▶ [RECORDS TO USE]
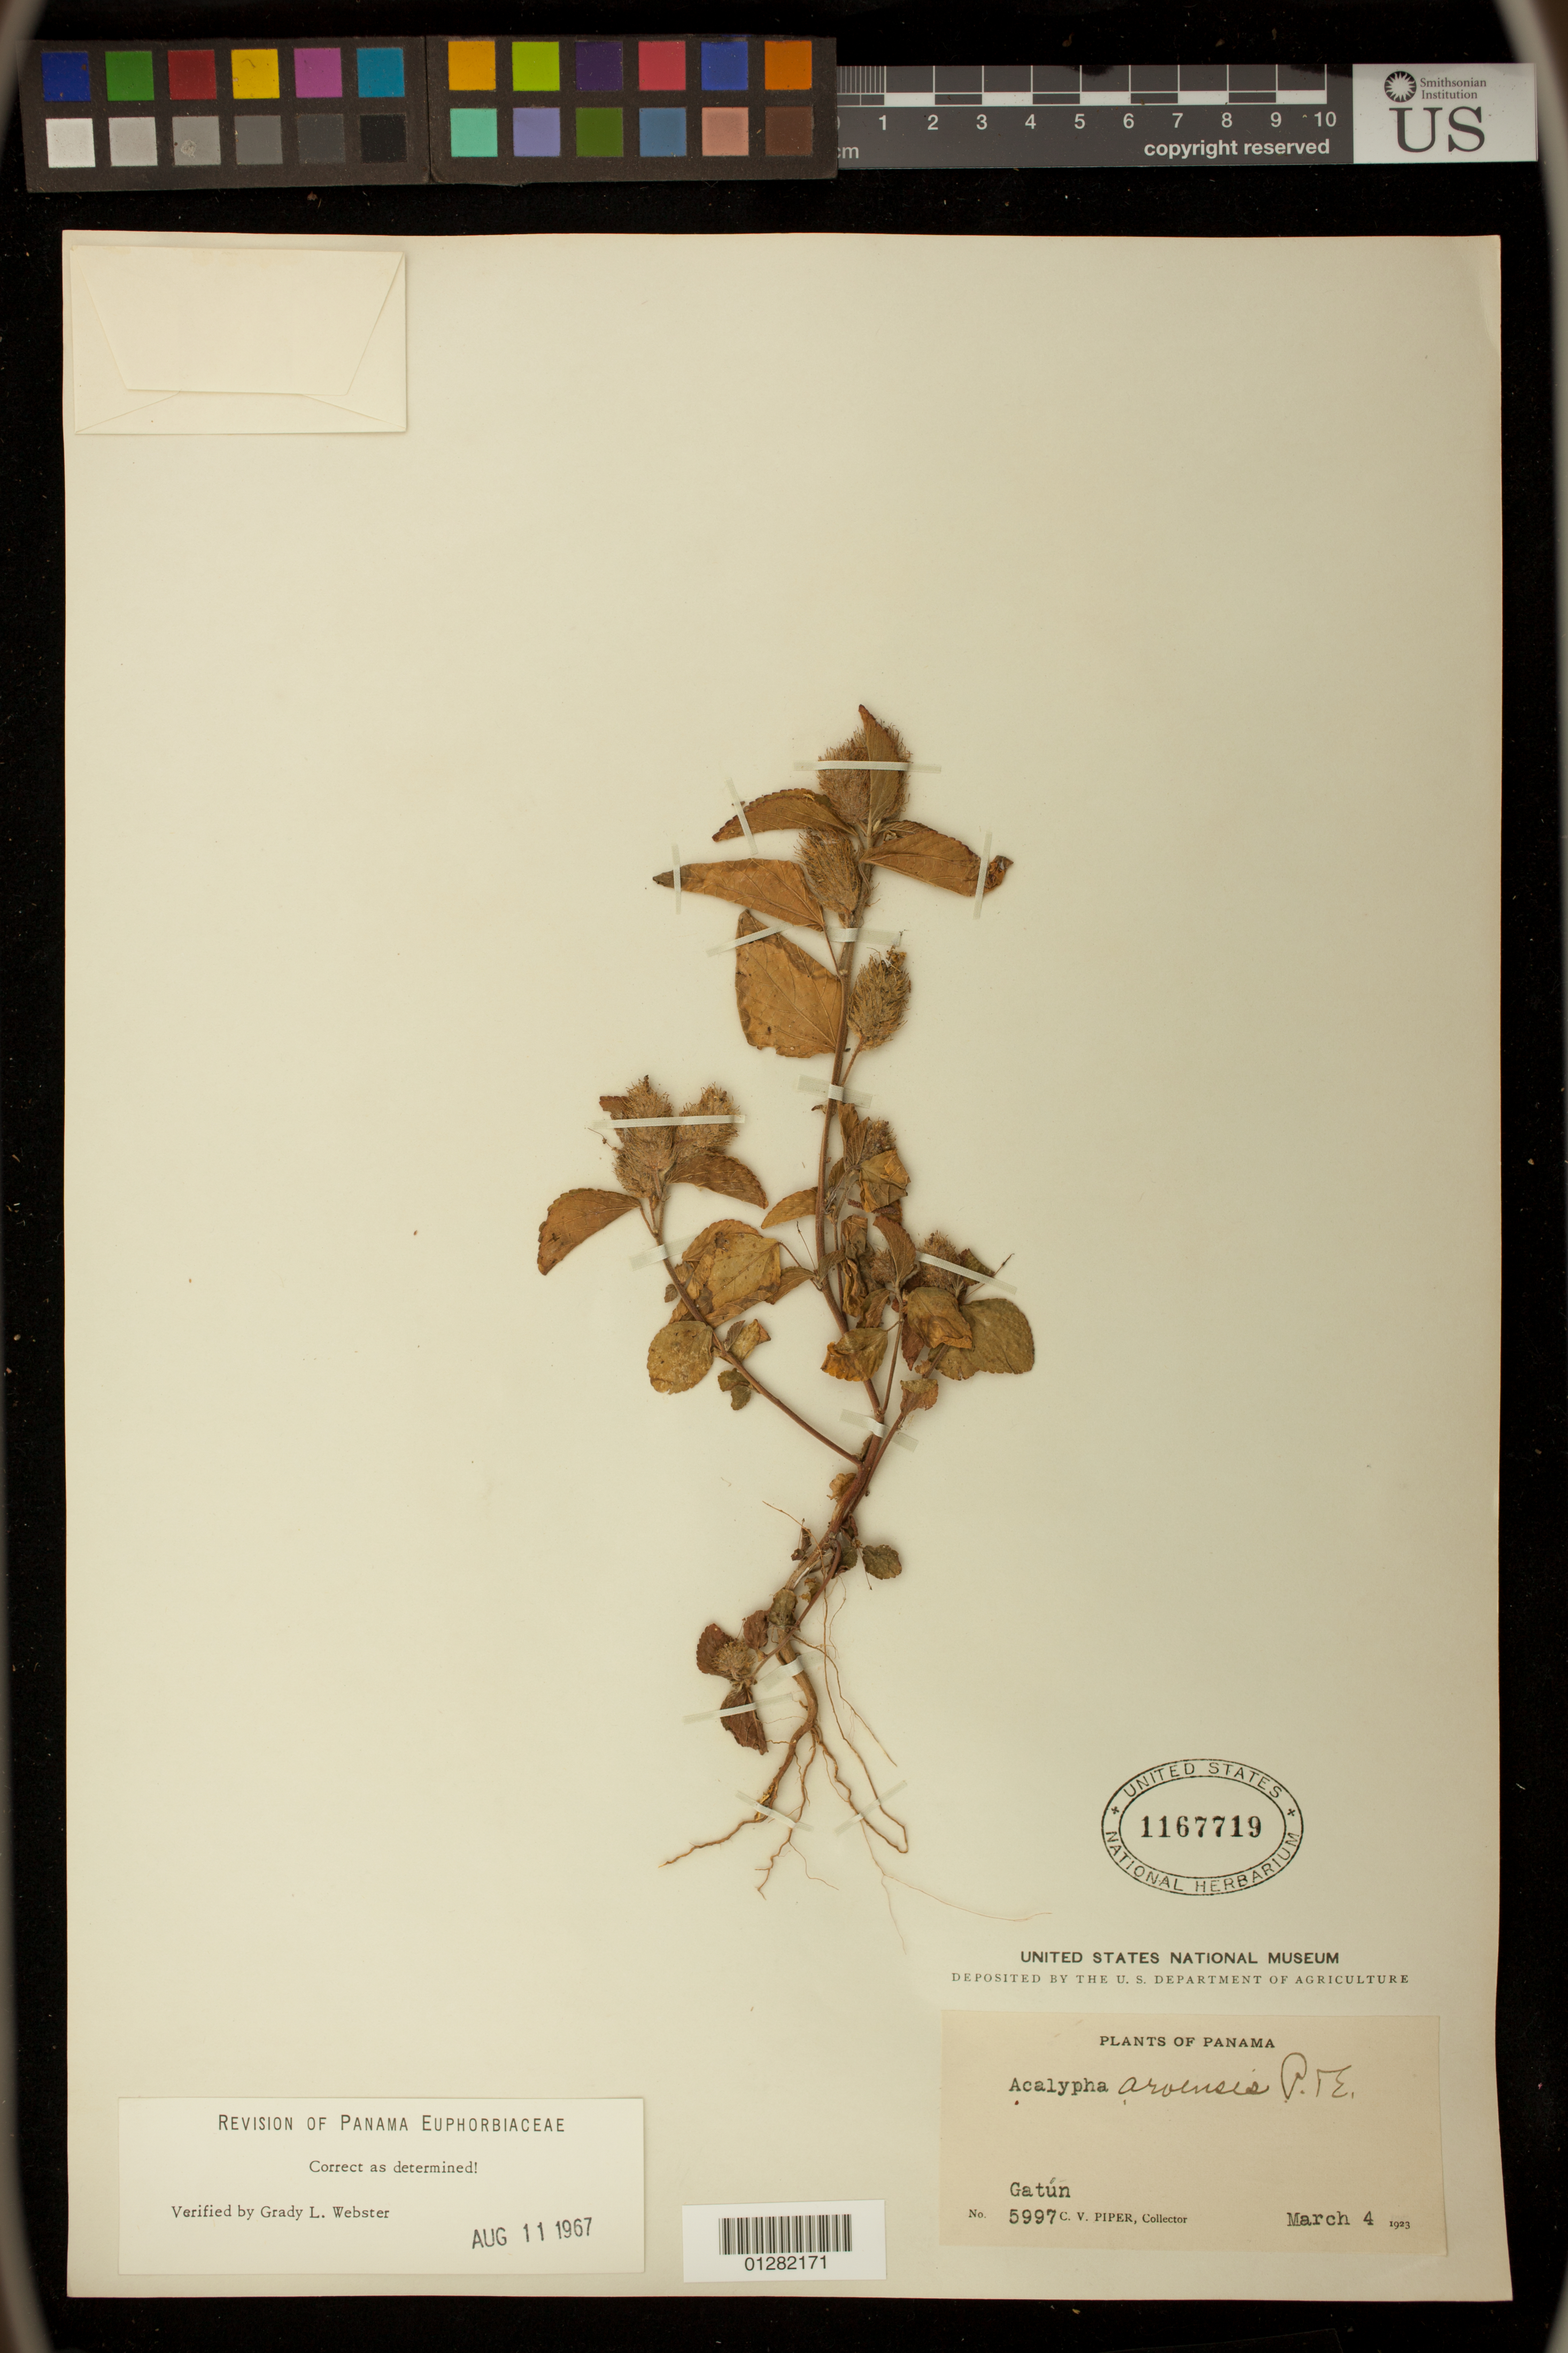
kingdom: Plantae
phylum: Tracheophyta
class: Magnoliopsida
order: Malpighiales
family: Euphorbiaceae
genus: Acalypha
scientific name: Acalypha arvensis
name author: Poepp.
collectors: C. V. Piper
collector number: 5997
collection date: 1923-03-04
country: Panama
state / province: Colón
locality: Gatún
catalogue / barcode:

▶ [TASK TO COMPLETE] Format every line of the listing above as a numbered list, skipping any blank lines. Leave the picture out of your answer.

▶ [FINISHED ANSWER]
1. kingdom: Plantae
2. phylum: Tracheophyta
3. class: Magnoliopsida
4. order: Malpighiales
5. family: Euphorbiaceae
6. genus: Acalypha
7. scientific name: Acalypha arvensis
8. name author: Poepp.
9. collectors: C. V. Piper
10. collector number: 5997
11. collection date: 1923-03-04
12. country: Panama
13. state / province: Colón
14. locality: Gatún
15. catalogue / barcode:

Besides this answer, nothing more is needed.